WHAT IS REQUIRED: Where a line of the entries below includes the string "wrist", count it. Give only the resulting number.
+++ DATASET RECORDS
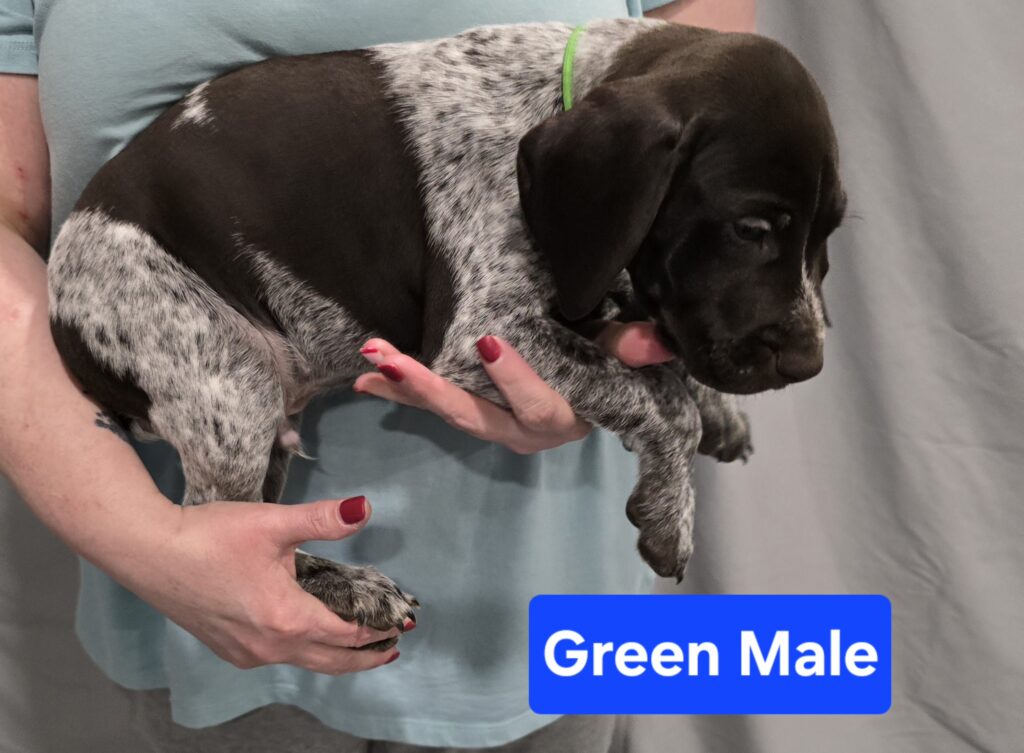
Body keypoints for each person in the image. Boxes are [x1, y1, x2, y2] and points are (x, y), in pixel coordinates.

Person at [0, 1, 754, 750]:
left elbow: (698, 183)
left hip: (548, 599)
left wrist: (659, 353)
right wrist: (154, 541)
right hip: (220, 606)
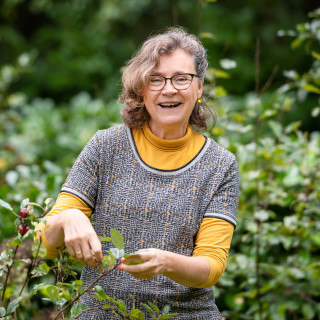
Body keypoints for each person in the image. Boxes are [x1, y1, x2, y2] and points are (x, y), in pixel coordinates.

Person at [36, 27, 239, 319]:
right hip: (100, 312)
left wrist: (165, 262)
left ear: (199, 88)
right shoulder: (106, 146)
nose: (168, 89)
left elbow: (211, 267)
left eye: (181, 78)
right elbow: (42, 244)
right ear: (141, 90)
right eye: (155, 79)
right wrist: (68, 218)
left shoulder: (220, 165)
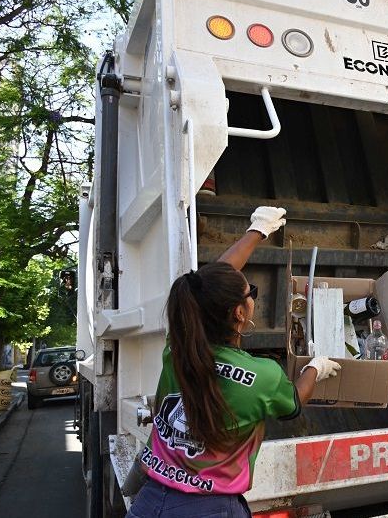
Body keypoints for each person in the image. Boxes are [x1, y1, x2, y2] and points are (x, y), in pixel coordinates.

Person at [126, 206, 341, 518]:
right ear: (240, 313)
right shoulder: (261, 376)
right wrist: (314, 368)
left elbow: (203, 288)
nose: (252, 296)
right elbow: (294, 402)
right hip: (210, 508)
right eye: (249, 292)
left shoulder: (177, 348)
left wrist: (256, 231)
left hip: (151, 502)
++++++
RESULT OF THE TASK: 6